Joanne Hanson, MS, CCC-SLP helps us understand why pragmatic language skills are necessary for social skills.
Reading facial expressions, staying on the subject, joining in, developing ideas, and taking turns are as important for communication as articulation and vocabulary.
Children who have not mastered these pragmatic language find the playground to be a sensory nightmare, a social challenge, and a psychologically bewildering experience.
Pragmatic language delays also impact most academic skills.
Build these skills for youngsters age three to twelve with the activities below.
Activities for Working on Social and Pragmatic Language
Free time, blocks, and playground were no fun for Michael. He didn’t know how to join a group. In therapy we “played” some typical playground games with Little People dolls, acting out several scenarios of “Duck Duck Goose.”
First the group began to play. Then new Little People came along wanting to join. We gave them a “script” for entering a game: “Hi, can I play with you?”
Within this structure, Michael had direction and safety. In his next few sessions we added to the dialogue and play scheme.
Soon after that Michael began to enjoy recess games.
Set up a pretend slide and put little dolls on the floor with it. Encourage the child to speak for the dolls, to use appropriate words and ask questions. Then have the dolls argue about who goes first down the slide, finally deciding with “eeny meeny miney mo”. Do the same thing for the water fountain and pencil sharpener.
At the block center, Scott just pulls blocks off the shelf and lines them up. He needs to learn to picture an idea in his mind, then act on it.
Near the blocks put up pictures of airports, bridges, skyscrapers or other structures. Then before block time, talk to Scott about what he is going to make and how it will look.
Eventually, you want him to have an idea and be able to enter a group of children, explain his idea and execute it with the group.
Model various facial expressions for children and have them guess how you feel: Happy, sad, surprised, scared?
What kind of news might make you look that way?
From a selection of sentences have them choose the one that expresses that kind of news:
- “Here’s a present for you!”
- “My cat is really sick.”
- “Our dog had eleven puppies!”
- “The teacher is giving us a surprise test!”
Staying on the Subject
“My grandfather gave me a rocket,” says Jeff, proudly.

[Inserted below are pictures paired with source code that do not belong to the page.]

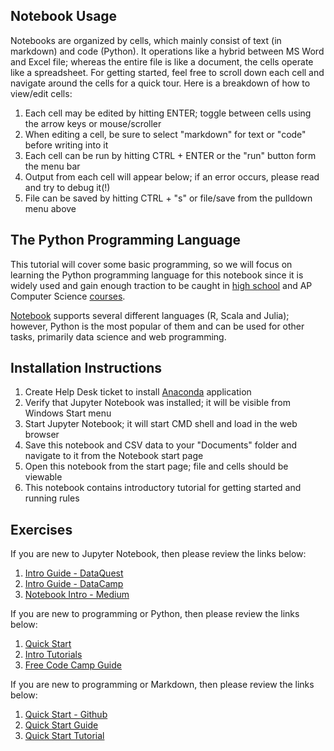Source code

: ## Notebook Usage

Notebooks are organized by cells, which mainly consist of text (in markdown) and code (Python). It operations like a hybrid between MS Word and Excel file; whereas the entire file is like a document, the cells operate like a spreadsheet. For getting started, feel free to scroll down each cell and navigate around the cells for a quick tour. Here is a breakdown of how to view/edit cells:

1. Each cell may be edited by hitting ENTER; toggle between cells using the arrow keys or mouse/scroller
2. When editing a cell, be sure to select "markdown" for text or "code" before writing into it
3. Each cell can be run by hitting CTRL + ENTER or the "run" button form the menu bar
4. Output from each cell will appear below; if an error occurs, please read and try to debug it(!)
5. File can be saved by hitting CTRL + "s" or file/save from the pulldown menu above

## The Python Programming Language

This tutorial will cover some basic programming, so we will focus on learning the Python programming language for this notebook since it is widely used and gain enough traction to be caught in [high school](https://codehs.com/info/curriculum/intropython) and AP Computer Science [courses](https://code.org/educate/curriculum/high-school).

[Notebook](https://jupyter.org/) supports several different languages (R, Scala and Julia); however, Python is the most popular of them and can be used for other tasks, primarily data science and web programming.

## Installation Instructions

1. Create Help Desk ticket to install [Anaconda](https://www.anaconda.com/distribution/) application
2. Verify that Jupyter Notebook was installed; it will be visible from Windows Start menu
3. Start Jupyter Notebook; it will start CMD shell and load in the web browser
4. Save this notebook and CSV data to your "Documents" folder and navigate to it from the Notebook start page
5. Open this notebook from the start page; file and cells should be viewable
6. This notebook contains introductory tutorial for getting started and running rules

## Exercises

If you are new to Jupyter Notebook, then please review the links below:

1. [Intro Guide - DataQuest](https://www.dataquest.io/blog/jupyter-notebook-tutorial/)
2. [Intro Guide - DataCamp](https://www.datacamp.com/community/tutorials/tutorial-jupyter-notebook)
3. [Notebook Intro - Medium](https://towardsdatascience.com/a-beginners-tutorial-to-jupyter-notebooks-1b2f8705888a)

If you are new to programming or Python, then please review the links below:

1. [Quick Start](https://www.python.org/about/gettingstarted/)
2. [Intro Tutorials](https://realpython.com/learning-paths/python3-introduction/)
3. [Free Code Camp Guide](https://guide.freecodecamp.org/python/)

If you are new to programming or Markdown, then please review the links below:

1. [Quick Start - Github](https://guides.github.com/features/mastering-markdown/)
2. [Quick Start Guide](https://www.markdownguide.org/getting-started/)
3. [Quick Start Tutorial](https://www.markdowntutorial.com/)
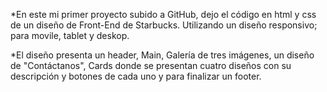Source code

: *En este mi primer proyecto subido a GitHub, dejo el código en html y css de un diseño de Front-End de Starbucks. Utilizando un diseño responsivo; para movile, tablet y deskop. 

*El diseño presenta un header, Main, Galería de tres imágenes, un diseño de "Contáctanos", Cards donde se presentan cuatro diseños con su descripción y botones de cada uno y para finalizar un footer.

Emily smiles and responds, “I’m seven.” Telephone play is a great way to practice staying on a subject.
Give two peers a set of phones and have one pretend to call the other with news. The two children need to stay on their topic and keep the conversation going for at least 5 exchanges such as:
“I got a puppy”
“What is his name?”
“His name is Barley”
“What color is he?”
“He is yellow”….
Games like hide and seek are easy to act out using little dolls on the floor. Dolls and puppets are also useful when children are anxious about an upcoming event.
Play acting the first day of school, a birthday party, or giving a speech can alleviate anxiety and boost confidence.
For more practice, set up situations where two children need to talk, make eye contact, address each other by name, and encourage each other.
When making play dough, for example, give some of the ingredients to each child. They will have to communicate to get the end product.
Participating in Group Activities
Kids loosen up with puppets or dress-up. Take advantage of those occasions to practice pragmatics. Role play fits easily into thematic units.
When the classroom becomes a grocery store during the food unit, a child can practice a script with appropriate language for a shopper or clerk. Then, at playtime she is better prepared and feels more confident.
Good games for improving pragmatic language are Kids on Stage, Pizza Topple, Show and Tell Game, and Guess Who, as well as old standbys like Red Rover, blocks, guessing games, and sports.
Children who learn good pragmatic language and practice it in safe, structured, and enjoyable activities at home or in therapy are often able to generalize their new skills to other situations.
School and playground then become the sources of excitement and pleasure they are meant to be.